When we decided in June to back the previous Government's decision on the millennium experience, it was on the basis of five clear commitments. They were, first, that it would cost no more to the taxpayer than the sum that had already been committed to prepare the site. We will stand by that commitment. The second commitment was that the contents would entertain and inspire, and they will.

Mr. Robert Marshall-Andrews (Medway)

Will my hon. Friend give way?

Mr. Mandelson

In view of the time, I am sure that my hon. Friend will forgive me if I do not give way.

Our third commitment was that it would be a truly national event. It will be. Our fourth was that it will provide a lasting legacy—and it will—and the fifth was that the management structure of the company would be strengthened by the best creative and business talent that was available. It has been so strengthened. Those commitments set a challenging agenda for the Government and the company, and in many ways the questions and issues that have been raised in debate focus on that agenda.

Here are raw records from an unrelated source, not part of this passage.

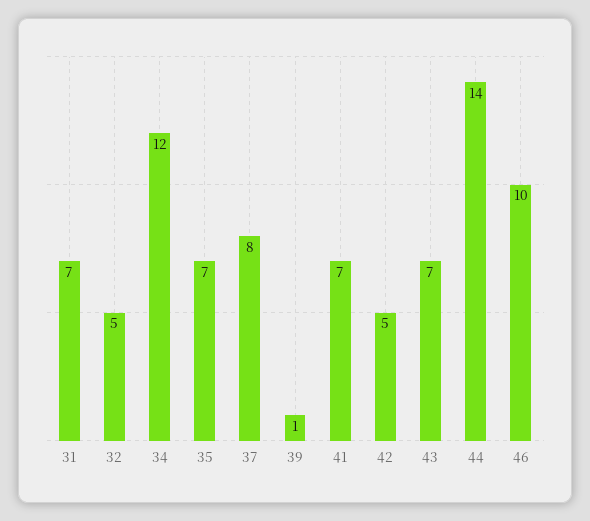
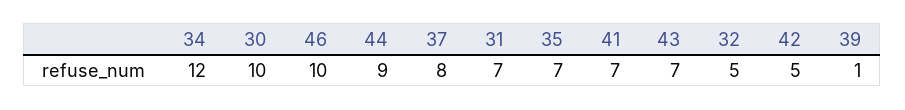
  {
    "31": 7,
    "32": 5,
    "34": 12,
    "35": 7,
    "37": 8,
    "39": 1,
    "41": 7,
    "42": 5,
    "43": 7,
-   "44": 14,
+   "44": 9,
-   "46": 10
+   "46": 10,
+   "30": 10
  }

We have been asked about cost. The project is developing well within the set budget of £758 million. That is not all public or lottery money. Only about half that amount is lottery grant from the Millennium Commission.

As for content, it is true that "Guess what will be in the dome" has become something of a national sport. Much as I hate to spoil the nation's fun, we will be giving away yet more of the secrets, in February, when we unveil some of the designers' working models.

My hon. Friend the Member for Middlesbrough (Mr. Bell) rightly stressed the millennium's importance as a Christian anniversary. I assure the House that that will be reflected in the dome's contents and in the national programme.

In June, when I became shareholder, I felt that our greatest challenge was the national impact—how to engage and involve individuals and communities in a project whose physical focus was in Greenwich. We have been working very hard on that, and I should like to express my grateful thanks to my right hon. Friends the Secretaries of State for Culture, Media and Sport, for Education and Employment, for Scotland, for Wales and for Northern Ireland for their help and support in developing the national programme.

As every day passes, not only job creation is becoming clearer but—

Mr. Deputy Speaker

Order. We must move on to the next debate.